タクシーの営業方法は道路を走りながら営業する「流し」、駅などにタクシーを止めて利用者を待つ「付け待ち」、そして電話による呼び出しに対応する「無線」の三つがある。近藤代表取締役は「地方では無線による売り上げが8割と大きい。しかし10~20台の小規模なタクシー会社では電話に対応する専任スタッフをなかなか置くことができない。吉野川タクシーも同様で、私は昼に乗務員、夜は電話番をしていた」と人材不足の厳しい状況を身をもって体験したという。
近藤代表取締役が独自に調べたところ、全国約6300社あるタクシー会社のうち7割が小規模タクシー会社だった。そこでタクシー会社のバックオフィスをITで効率化するため、15年にエンジニアと二人で電脳交通を立ち上げ、クラウド型のタクシー配車システムを開発した。同システムは、クラウドと全地球測位システム(GPS)を組み合わせ、小規模事業者でも効率的な配車システムが低コストで利用できる。またシステム導入企業に対して、クラウド型タクシーコールセンターサービスも提供する。

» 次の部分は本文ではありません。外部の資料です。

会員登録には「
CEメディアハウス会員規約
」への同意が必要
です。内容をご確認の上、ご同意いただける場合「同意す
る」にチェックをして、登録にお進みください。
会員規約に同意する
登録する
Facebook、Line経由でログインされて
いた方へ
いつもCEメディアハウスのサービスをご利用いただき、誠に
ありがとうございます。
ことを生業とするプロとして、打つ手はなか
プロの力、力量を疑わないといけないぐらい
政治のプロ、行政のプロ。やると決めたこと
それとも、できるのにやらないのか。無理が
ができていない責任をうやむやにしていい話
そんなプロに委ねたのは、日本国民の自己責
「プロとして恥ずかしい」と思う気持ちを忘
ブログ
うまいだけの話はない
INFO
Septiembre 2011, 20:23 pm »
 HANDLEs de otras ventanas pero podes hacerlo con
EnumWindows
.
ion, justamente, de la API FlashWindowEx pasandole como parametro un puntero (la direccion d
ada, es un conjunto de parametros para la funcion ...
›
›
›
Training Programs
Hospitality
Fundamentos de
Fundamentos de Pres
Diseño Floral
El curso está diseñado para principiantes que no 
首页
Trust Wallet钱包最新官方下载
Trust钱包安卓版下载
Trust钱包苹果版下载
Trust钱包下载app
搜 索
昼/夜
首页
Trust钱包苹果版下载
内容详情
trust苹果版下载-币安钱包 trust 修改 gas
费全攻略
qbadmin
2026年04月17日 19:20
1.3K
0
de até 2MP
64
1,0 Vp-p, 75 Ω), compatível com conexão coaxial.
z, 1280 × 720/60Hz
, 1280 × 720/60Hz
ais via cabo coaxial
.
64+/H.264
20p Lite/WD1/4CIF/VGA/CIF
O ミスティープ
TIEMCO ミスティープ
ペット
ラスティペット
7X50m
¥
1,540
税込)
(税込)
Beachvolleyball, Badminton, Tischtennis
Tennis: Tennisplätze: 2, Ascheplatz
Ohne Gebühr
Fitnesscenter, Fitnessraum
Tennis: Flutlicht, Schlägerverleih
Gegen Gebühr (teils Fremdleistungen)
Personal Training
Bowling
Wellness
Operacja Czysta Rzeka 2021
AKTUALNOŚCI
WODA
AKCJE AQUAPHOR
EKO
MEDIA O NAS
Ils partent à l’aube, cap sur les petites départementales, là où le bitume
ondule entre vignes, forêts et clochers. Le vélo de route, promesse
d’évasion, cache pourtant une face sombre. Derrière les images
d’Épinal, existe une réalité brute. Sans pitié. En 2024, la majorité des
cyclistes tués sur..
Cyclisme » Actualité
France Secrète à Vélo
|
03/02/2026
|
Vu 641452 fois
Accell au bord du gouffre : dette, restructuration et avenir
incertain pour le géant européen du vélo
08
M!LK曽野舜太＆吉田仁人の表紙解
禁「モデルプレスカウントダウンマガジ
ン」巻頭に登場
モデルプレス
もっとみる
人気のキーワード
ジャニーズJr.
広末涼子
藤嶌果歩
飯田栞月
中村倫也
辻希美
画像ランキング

このサービスは、契約したタクシー会社にかかってきた電話を電脳交通のコールセンターに転送し、専任のオペレーターが対応する。独自の顧客管理システムでは着信があった電話番号と顧客情報を紐づけており、オペレーターは顧客の名前、乗車場所などの情報をタクシーに設置した端末に転送。乗務員は端末を使って乗車場所までのナビゲーションを受けることができる。
さらにDBには、顧客ごとの特性などの細かい情報も登録している。「地方のタクシー利用者は高齢者が多く、また長年同じタクシー会社を利用しているケースが多い。到着したらインターフォンを鳴らしてほしい、といった顧客ごとの要望や、いつも行く病院の場所などを登録し、丁寧な対応ができるようにしている」と近藤代表取締役は説明する。
こうした地元に密着したタクシー会社のニーズに応えるサービスを提供することでシステムを利用するタクシー会社が順調に増えている。「18年度の伸び率は300%ほど。コールセンターサービスも順調で、徳島のほか、岡山、福岡にもセンターを開設し、9府県で展開している」と近藤代表取締役は話す。